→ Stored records
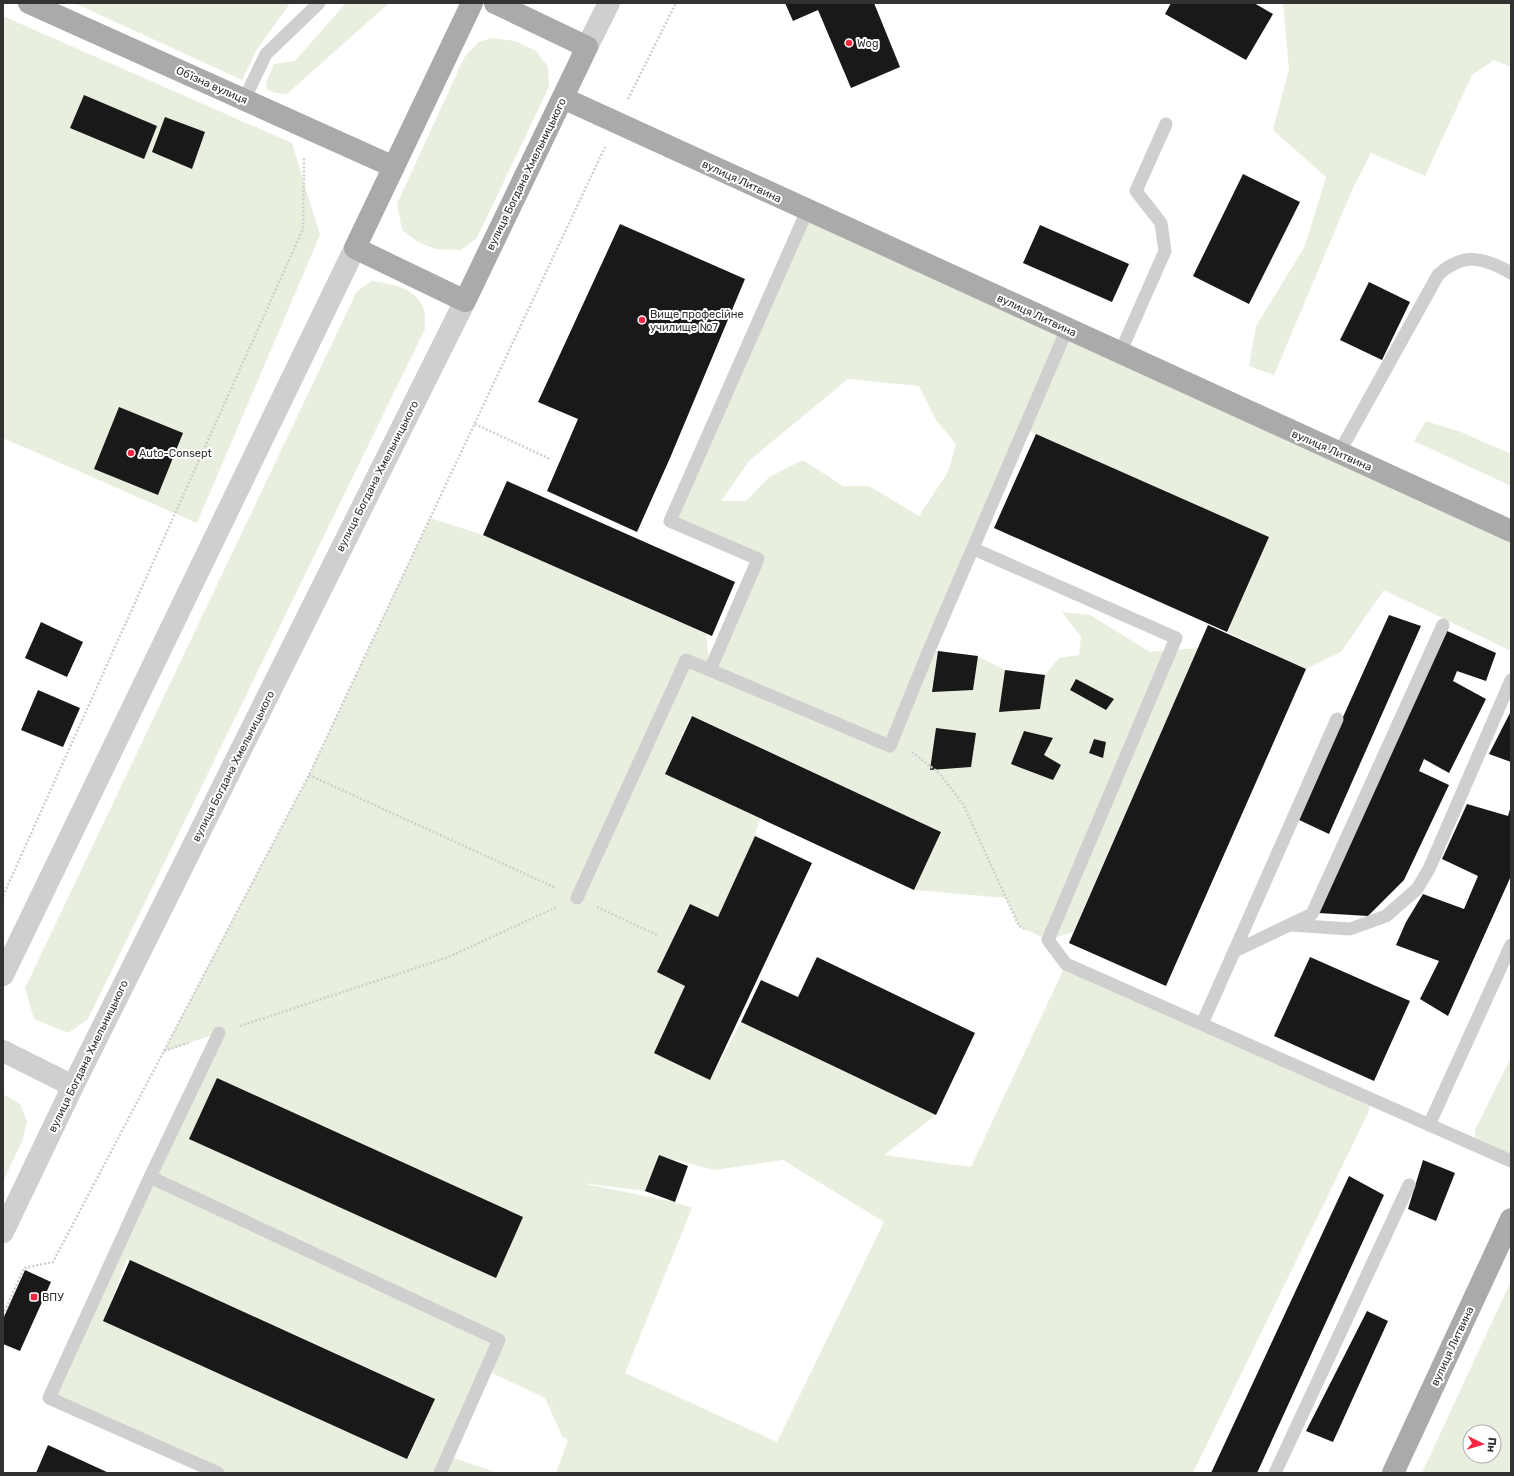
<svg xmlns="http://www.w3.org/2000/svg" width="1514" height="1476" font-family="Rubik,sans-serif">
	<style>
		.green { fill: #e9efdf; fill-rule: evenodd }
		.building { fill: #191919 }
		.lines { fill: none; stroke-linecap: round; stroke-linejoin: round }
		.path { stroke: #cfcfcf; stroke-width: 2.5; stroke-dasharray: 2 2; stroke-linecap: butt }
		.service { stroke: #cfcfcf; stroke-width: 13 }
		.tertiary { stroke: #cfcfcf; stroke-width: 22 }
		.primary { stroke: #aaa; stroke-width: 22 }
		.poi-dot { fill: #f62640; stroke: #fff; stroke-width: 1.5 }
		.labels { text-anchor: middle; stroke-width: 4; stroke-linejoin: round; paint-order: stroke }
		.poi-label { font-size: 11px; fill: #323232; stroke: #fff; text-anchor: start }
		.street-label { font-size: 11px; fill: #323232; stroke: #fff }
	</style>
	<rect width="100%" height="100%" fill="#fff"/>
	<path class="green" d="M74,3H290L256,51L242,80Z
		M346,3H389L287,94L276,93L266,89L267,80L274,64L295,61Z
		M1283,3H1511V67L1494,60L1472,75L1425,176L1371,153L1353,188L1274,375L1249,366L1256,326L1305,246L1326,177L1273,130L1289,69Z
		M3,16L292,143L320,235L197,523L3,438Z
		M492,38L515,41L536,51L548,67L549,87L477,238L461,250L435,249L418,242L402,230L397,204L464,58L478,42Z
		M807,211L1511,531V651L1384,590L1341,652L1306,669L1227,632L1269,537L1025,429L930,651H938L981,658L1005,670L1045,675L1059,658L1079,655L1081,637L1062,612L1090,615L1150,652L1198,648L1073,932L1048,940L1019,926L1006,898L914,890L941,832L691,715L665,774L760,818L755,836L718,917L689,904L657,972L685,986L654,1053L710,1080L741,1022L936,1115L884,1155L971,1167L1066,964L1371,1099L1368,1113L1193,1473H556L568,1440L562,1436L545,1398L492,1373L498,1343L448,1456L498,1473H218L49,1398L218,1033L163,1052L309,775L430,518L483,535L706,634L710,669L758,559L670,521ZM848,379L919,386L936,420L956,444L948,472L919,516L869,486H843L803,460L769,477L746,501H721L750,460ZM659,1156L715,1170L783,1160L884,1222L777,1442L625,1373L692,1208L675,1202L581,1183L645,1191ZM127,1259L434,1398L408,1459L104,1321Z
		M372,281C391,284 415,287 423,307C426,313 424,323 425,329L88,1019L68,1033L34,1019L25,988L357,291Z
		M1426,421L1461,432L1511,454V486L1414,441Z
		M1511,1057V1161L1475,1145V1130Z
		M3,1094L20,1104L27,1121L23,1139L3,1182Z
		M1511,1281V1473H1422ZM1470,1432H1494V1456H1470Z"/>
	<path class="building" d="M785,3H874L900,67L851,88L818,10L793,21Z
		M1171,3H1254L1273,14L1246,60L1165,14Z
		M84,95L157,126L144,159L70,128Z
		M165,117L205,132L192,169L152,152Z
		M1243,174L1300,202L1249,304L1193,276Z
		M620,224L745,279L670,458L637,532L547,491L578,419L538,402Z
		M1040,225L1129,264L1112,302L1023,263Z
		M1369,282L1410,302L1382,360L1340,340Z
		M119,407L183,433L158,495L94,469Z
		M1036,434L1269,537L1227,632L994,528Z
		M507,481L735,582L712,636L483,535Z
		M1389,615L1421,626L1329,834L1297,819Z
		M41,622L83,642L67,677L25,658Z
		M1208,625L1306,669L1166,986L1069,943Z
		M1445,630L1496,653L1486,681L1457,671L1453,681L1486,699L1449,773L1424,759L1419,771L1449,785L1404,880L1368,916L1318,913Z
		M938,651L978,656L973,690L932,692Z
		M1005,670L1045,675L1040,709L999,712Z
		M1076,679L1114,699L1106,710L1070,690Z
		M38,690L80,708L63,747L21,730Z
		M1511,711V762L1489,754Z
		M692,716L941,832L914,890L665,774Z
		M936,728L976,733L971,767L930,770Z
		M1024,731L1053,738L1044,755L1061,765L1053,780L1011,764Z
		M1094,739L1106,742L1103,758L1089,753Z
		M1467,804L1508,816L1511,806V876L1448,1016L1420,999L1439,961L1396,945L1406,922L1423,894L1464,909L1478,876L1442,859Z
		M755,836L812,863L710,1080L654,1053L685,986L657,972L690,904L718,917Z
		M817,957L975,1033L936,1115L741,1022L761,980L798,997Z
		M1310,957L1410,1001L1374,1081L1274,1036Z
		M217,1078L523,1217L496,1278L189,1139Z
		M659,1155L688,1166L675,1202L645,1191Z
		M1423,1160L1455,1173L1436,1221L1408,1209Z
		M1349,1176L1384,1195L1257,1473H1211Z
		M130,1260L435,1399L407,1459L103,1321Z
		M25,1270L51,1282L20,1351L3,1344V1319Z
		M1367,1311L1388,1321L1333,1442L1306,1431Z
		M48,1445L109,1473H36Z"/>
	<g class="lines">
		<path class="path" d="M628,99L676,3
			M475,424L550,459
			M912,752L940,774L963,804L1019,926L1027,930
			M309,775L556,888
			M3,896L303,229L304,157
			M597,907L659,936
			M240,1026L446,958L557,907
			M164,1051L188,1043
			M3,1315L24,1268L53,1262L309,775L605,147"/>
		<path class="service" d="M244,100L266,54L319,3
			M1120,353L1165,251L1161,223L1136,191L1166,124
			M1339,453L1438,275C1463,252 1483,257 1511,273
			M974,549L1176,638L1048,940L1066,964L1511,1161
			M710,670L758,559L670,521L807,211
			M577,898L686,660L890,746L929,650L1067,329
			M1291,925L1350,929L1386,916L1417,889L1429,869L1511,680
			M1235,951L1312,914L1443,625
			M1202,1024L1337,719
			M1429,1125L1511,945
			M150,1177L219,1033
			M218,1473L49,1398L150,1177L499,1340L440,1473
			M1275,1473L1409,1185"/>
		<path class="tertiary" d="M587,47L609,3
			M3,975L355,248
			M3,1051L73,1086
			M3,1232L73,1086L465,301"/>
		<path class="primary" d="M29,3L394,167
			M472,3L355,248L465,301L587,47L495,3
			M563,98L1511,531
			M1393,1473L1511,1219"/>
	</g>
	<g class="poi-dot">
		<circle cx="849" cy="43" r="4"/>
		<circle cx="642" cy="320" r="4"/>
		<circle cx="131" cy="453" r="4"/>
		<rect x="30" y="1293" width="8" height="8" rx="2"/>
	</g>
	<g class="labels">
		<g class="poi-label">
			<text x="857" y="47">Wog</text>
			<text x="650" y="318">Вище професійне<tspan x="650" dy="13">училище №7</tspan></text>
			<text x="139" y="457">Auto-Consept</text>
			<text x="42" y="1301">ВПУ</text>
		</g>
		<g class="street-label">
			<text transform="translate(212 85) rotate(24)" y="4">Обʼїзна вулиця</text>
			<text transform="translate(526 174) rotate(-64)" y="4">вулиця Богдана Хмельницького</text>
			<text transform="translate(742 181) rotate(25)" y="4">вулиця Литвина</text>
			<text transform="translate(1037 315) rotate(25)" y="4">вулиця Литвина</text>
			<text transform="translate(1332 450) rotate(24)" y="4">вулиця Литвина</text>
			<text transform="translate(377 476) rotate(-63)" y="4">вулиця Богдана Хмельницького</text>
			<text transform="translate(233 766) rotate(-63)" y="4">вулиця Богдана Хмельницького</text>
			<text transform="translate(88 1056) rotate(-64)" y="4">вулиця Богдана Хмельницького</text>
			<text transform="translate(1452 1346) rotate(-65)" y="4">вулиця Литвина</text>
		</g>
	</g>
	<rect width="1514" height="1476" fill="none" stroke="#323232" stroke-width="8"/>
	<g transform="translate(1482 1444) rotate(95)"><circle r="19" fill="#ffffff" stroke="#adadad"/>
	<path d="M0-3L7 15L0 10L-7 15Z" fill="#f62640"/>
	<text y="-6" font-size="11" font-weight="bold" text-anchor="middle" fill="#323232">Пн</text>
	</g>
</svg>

→ WHAT IS REQUIRED
Copy out each line from the preceding entries that mentions the word "labels".

→ RESULT OF THE EXERCISE
		.labels { text-anchor: middle; stroke-width: 4; stroke-linejoin: round; paint-order: stroke }
	<g class="labels">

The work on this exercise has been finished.